On the other hand, 2. We distrust intensely the way in which free speech has become an ideological weapon of the right. Think of the “trans wars”. A group of people want to exclude trans people from women’s toilets, domestic violence refuges, and feminist events. This notion of exclusion is overtly a means towards keeping trans women out of spaces they might otherwise go in. And yet, any time trans people respond (which they do sometimes with the utmost wit, and sometimes with grotesque fury) the answer comes back: “look how trans politics silences women”. In that way, a project of exclusion and insubordination repackages itself as the instrument of the weak protecting themselves against those who would silence them. And this is hardly an isolated example. Today’s ideological version of “Free speech” is to politics what Persil is to clothes: it repeatedly cleans the powerful, making them into the new oppressed and turning the vulnerable into their oppressors.

Now, as you balance these two imperatives (the need to support free speech while opposing its politicisation), it’s easy to lose your compass. If you only talk about the ideology, you can end up sounding as if you support censorship. If you’re not careful, you can become a censor.

But if you don’t talk about the ideological treatment of free speech then your view of politics will cause you to side with the people complaining loudest about being silenced, who today are the people in the United States (and in the UK) who want to see the statues of slave owners to stay up and not the ones calling for them to come down.

I am saying all of this to locate Gavan Titley’s book, which is one of the clearest accounts that has yet been published of the second of these dynamics – i.e. how free speech is being misused by those who have turned it into an ideology.

What Titley’s interested in rather is how racist speech, and in particular the racist speech that was used being between against Muslims during the height of the War on Terror shields itself from criticism then counter-attacks, through using the gambit that its opponents (the left and racial outsiders) are in favour of silencing others.

Just to take a single example, about 2/3 of the way through his book, Titley tells the story of how following the terrorist attacks in November 2015, the French state carried out more than three thousand raids on Muslims (six of whom were later investigated for possible terrorism offences). French politicians insisted that in carrying out these violent and punitive measures they were protecting the nation from Islam, which was incompatible with free speech. French President Hollande boated that “The Republic equals freedom of expression.” The French Prime Minister hinted at a return to France’s colonial mission: “France carries freedom of speech everywhere”.

Titley uses a single example to break through this miasma of ideological posturing. He recounts a raid which was described by one lawyer Ramzi Kassem, in which a Muslim man endured armed police busting unwarned into his home, and pointing automatic rifles at the faces of children. Finally, they found an image of a figure that would justify the raid: a picture on one wall of a man with a fist-length beard. Who was this Muslim, this terrorist? Was it Bin Laden? Tell us, the cops demanded. With as much dignity as he could summon, the man answered, “It’s Victor Hugo.”

— GIVEN ENTRIES —
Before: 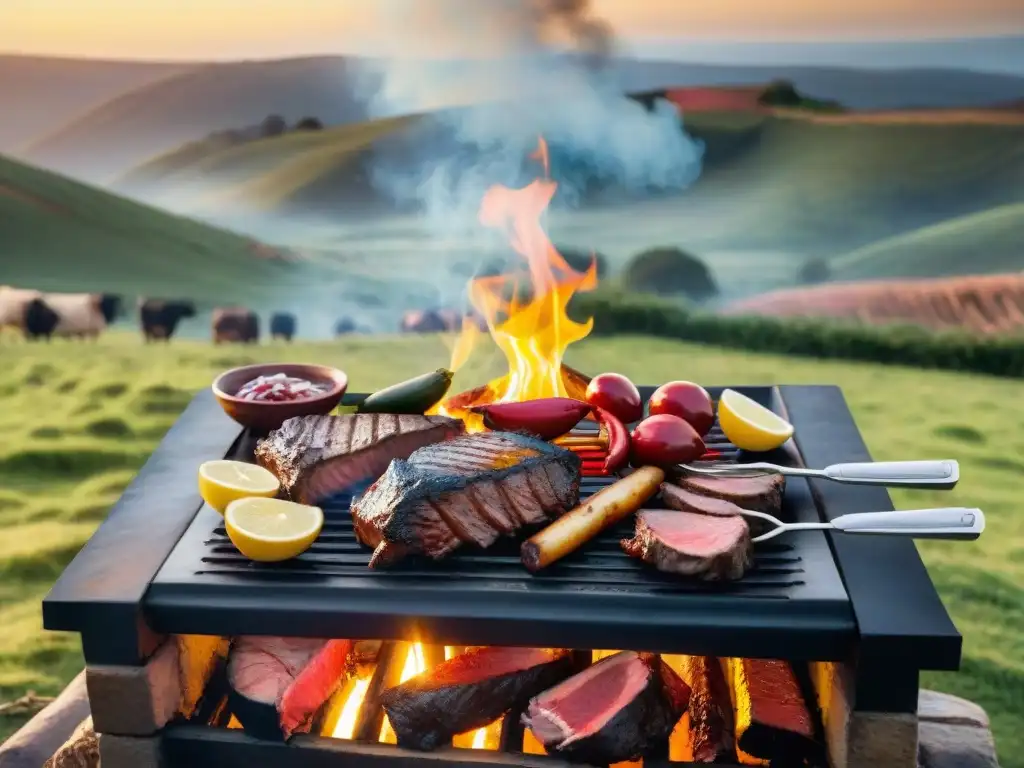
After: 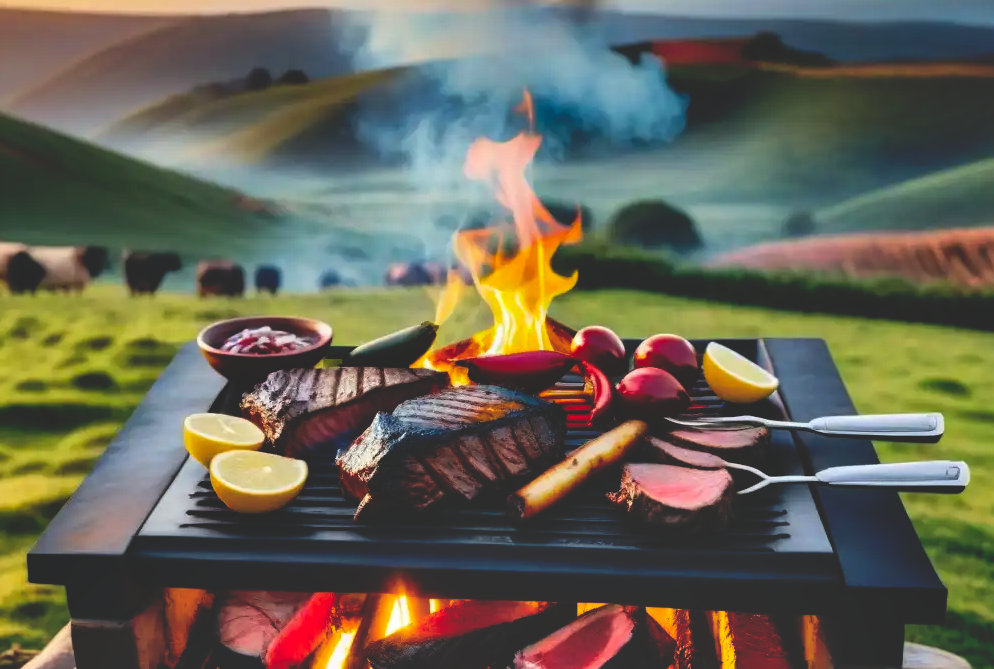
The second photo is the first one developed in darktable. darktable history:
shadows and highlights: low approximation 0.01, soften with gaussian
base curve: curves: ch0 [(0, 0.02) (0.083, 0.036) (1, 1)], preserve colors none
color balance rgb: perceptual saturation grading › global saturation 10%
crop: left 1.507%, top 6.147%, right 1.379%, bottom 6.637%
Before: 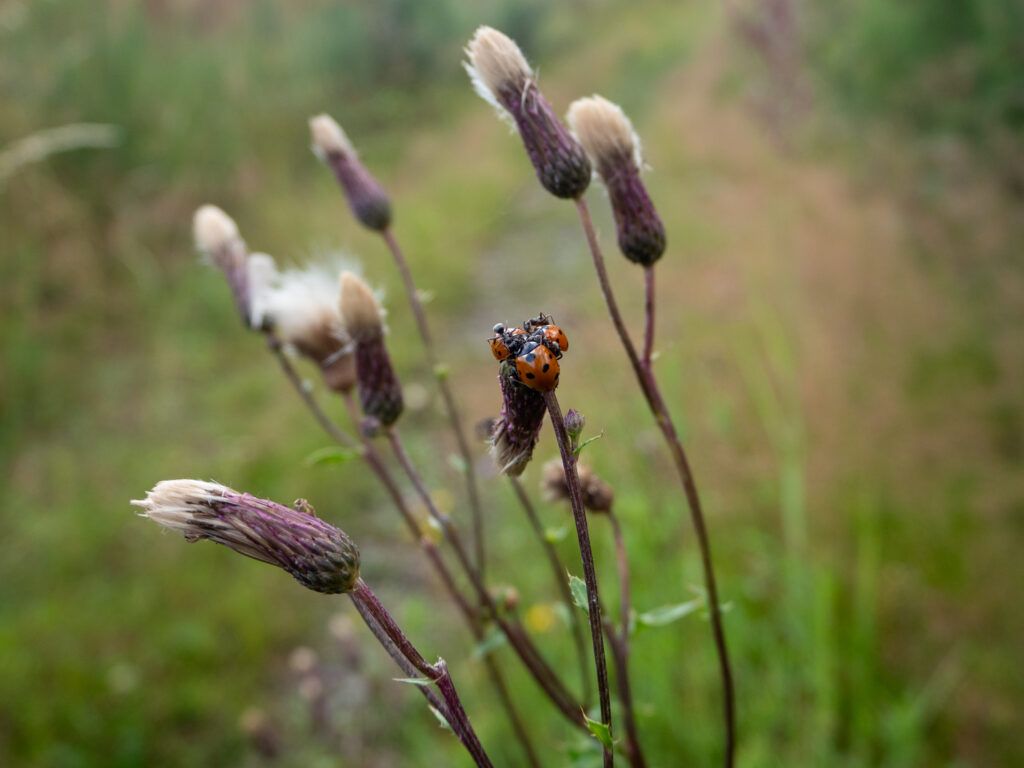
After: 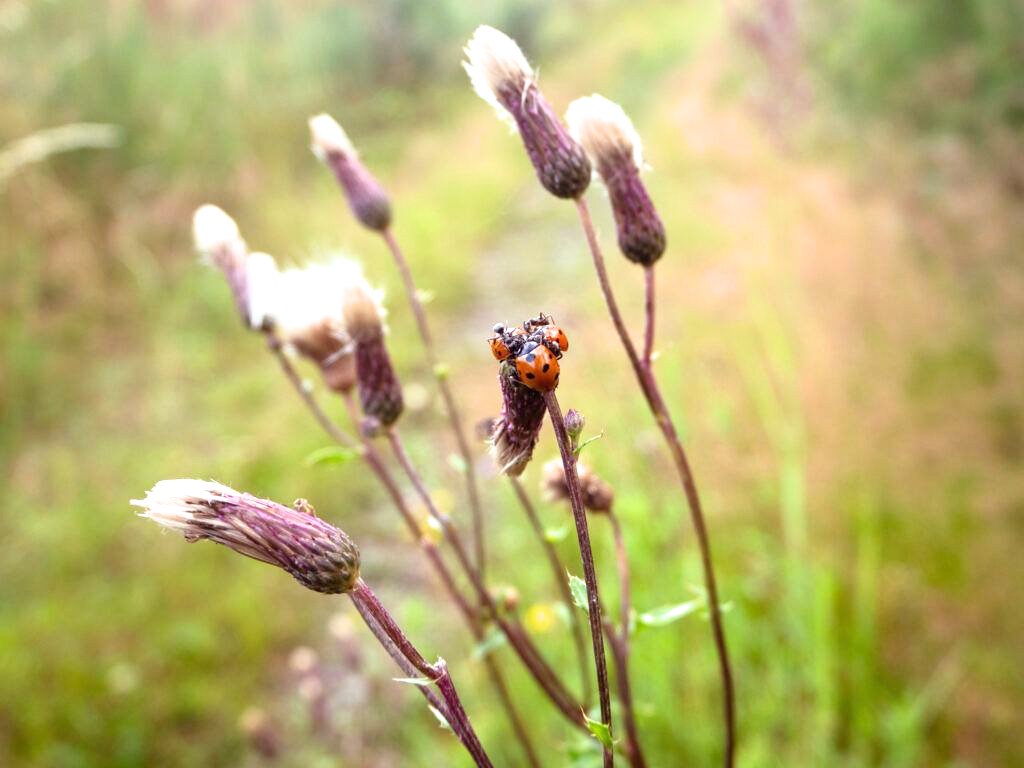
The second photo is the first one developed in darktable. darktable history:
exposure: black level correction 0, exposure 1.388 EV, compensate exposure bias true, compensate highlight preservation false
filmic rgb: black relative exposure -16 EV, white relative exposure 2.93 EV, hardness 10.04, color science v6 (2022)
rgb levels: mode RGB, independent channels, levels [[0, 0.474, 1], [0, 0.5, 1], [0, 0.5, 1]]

==

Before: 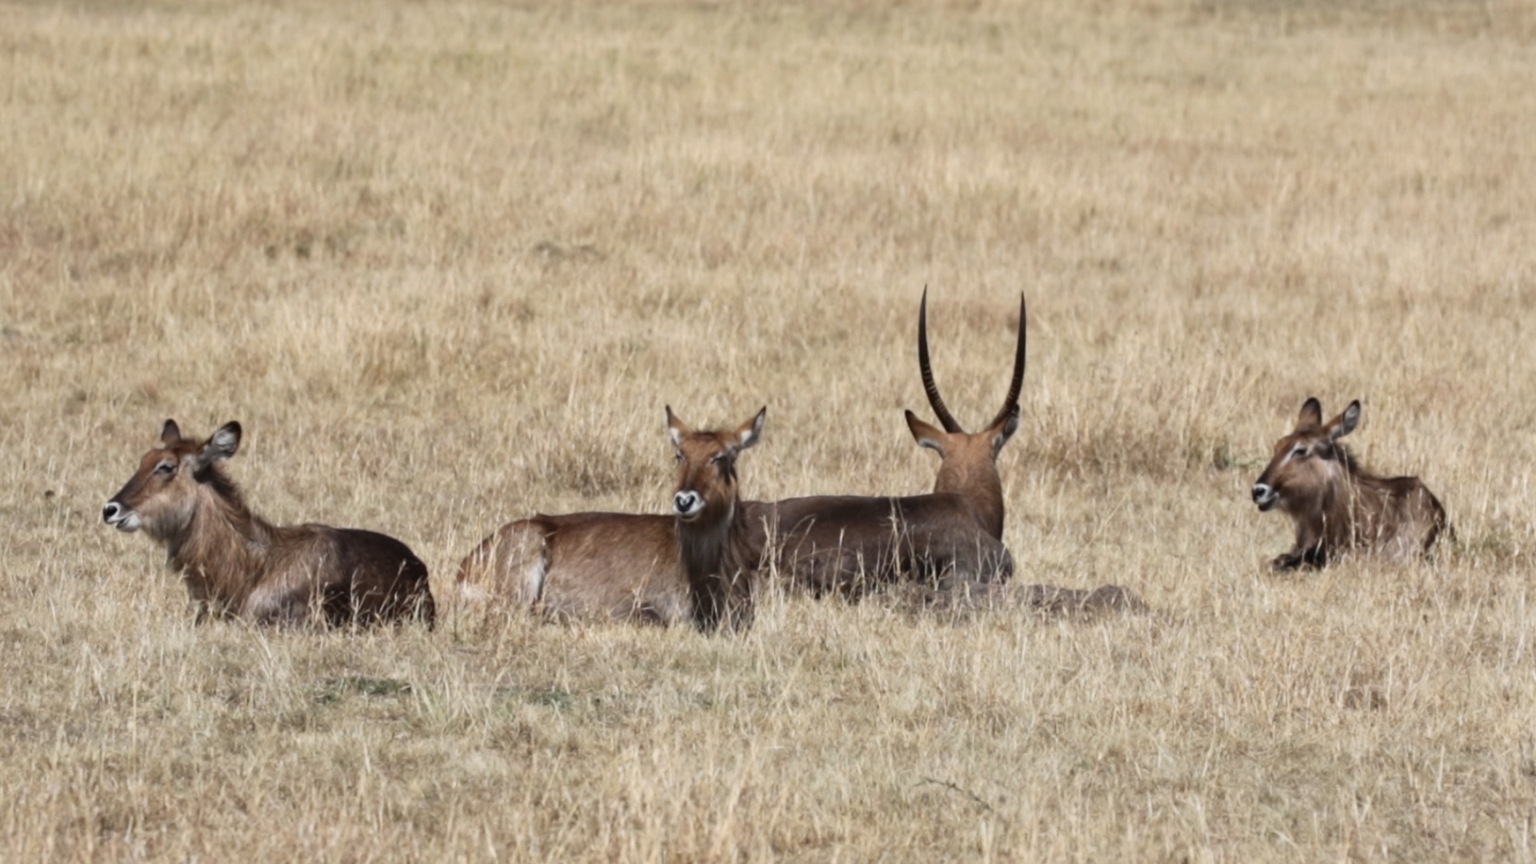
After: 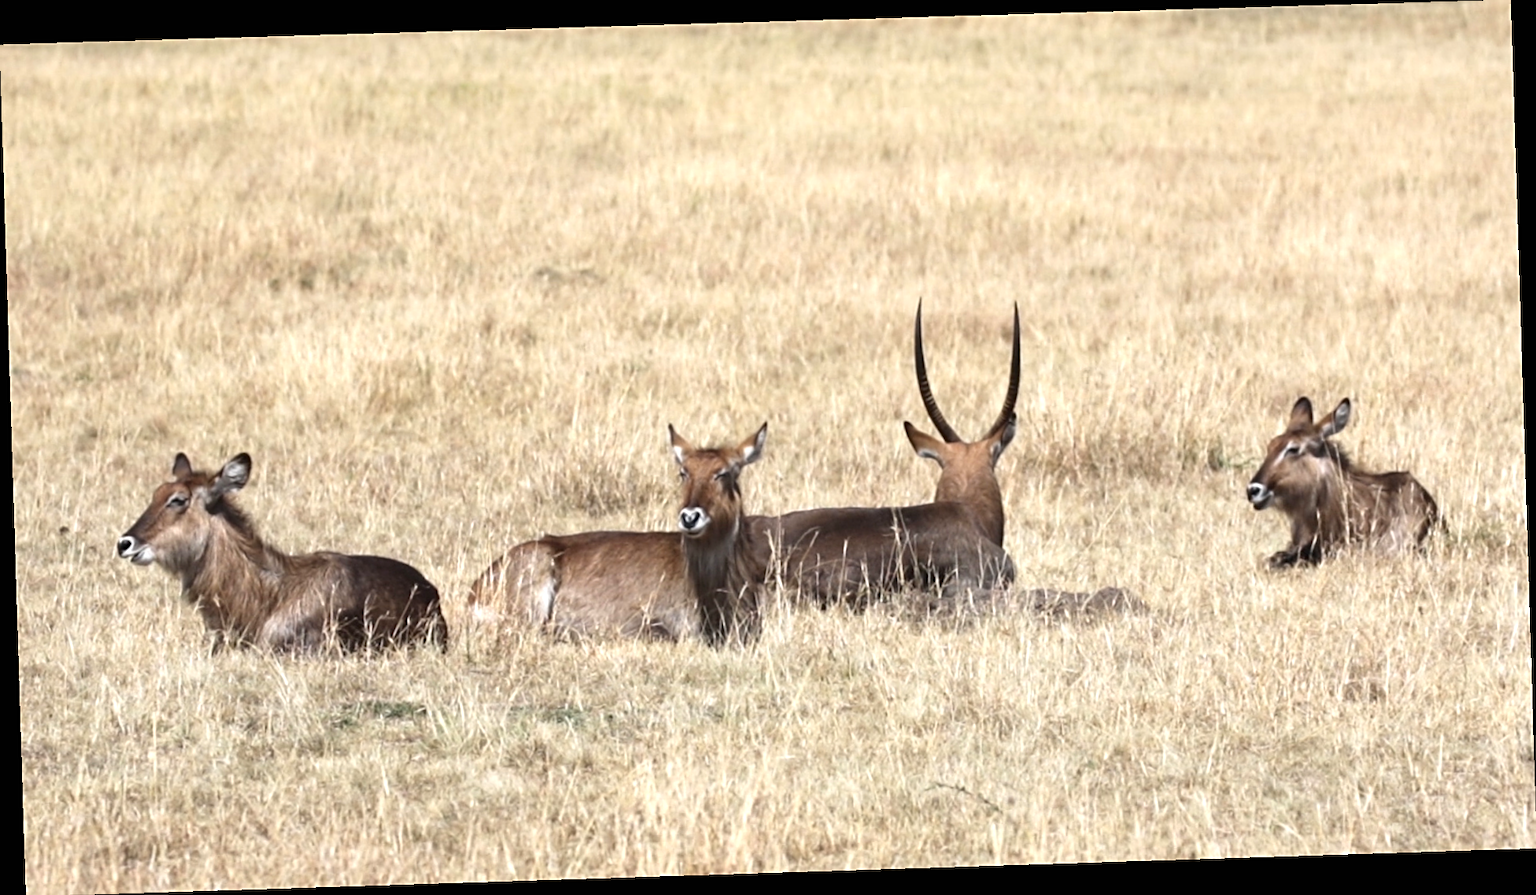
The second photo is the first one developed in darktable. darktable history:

— STATED PROBLEM 1 —
In the review of Gavan Titley's book, how many raids did the French state carry out on Muslims after the November 2015 terrorist attacks?
— STATED PROBLEM 2 —
Please continue the review of Gavan Titley's book from where it stops.

— EXERCISE RESULT 1 —
More than three thousand.

— EXERCISE RESULT 2 —
I’m not going to summarise the whole of Titley’s book – it’s lively, compelling and principled, and anyone who cares about the topic should buy a copy – but only provide an outline.

In speaking about racism, Titley has in mind a kind of supposedly universal liberal politics which is about as radical as most employers’ HR departments. From the perspective of those who champion it, this liberalism insists that racism is a universal evil which can never be tolerated. But spinning against this idea is another idea which at times complement and at times contradicts it, that free speech is a universal good.

Titley writes about “Closure,” i.e. what happens when the forms of racism which we associate with the far right (i.e. the supposedly hipster racism of a Richard Spencer or a Milo Yiannopolous) clashes with the competing desire of liberals to prohibit such speech as racism or to allow it on free speech terms? His answer is that there is a recurring and shallow debate in which the latter priority repeatedly wins out over the former. Racism is a universal evil, a something to which no right-minded person can agree, until it becomes “opinion” at which point it is sanctified.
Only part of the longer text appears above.